# A couple of carbon fiber grips



## mark blabaum (Dec 6, 2007)

I just finished up a couple of Christmas gifts with a new technique for me. Playing with carbon fiber sleeves over a foam core, they have a bit of a learning curve, but seem very nice when done. I need to experiment with them a bit as I think there's a better way to do them. 

The spinning rod is a St Croix SCIV that has a Batson skeleton seat and carbon fiber split grips. The butt wrap is a St Johns cross in tan, blue and yellow, the split wrap has a short JT dragon scale in the center. The rod is very light and I really like the result. 

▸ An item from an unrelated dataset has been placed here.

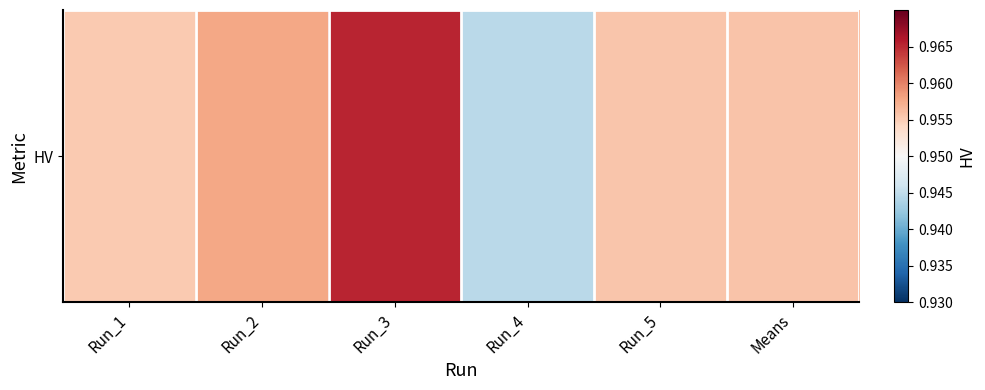

Reading right to left, extract all data points from this chart.

Means=1.0	Run_5=1.0	Run_4=0.9	Run_3=1.0	Run_2=1.0	Run_1=1.0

The bait caster is a Batson Revelation blank, Alps reel seat and Alps butt cap. The split area has a tan and blue tiger wrap, and the butt wrap is a simple spider in blue, purple and tan. The grips are a little different carbon fiber material than the first, but I really like the result as well.


----------



## katjim00 (Jan 8, 2009)

Beautiful!!!!!


----------



## jreynolds (Jul 19, 2010)

Really beautiful work Mark. Thanks for sharing.


----------



## troutalex33 (Aug 21, 2012)

*Top Notch !!*

Really clean , that really is great work !!


----------



## okmajek (May 29, 2012)

Amazing work!


----------



## Goags (May 28, 2004)

Outstanding work, Mark! Beautiful pics, too.


----------



## MAGAGRO (May 16, 2012)

wow....great stuff


----------



## Sisco Kid (Mar 19, 2008)

Sweet, excellent eork


----------



## d4rdbuilder (Jan 19, 2007)

A true craftsmen


----------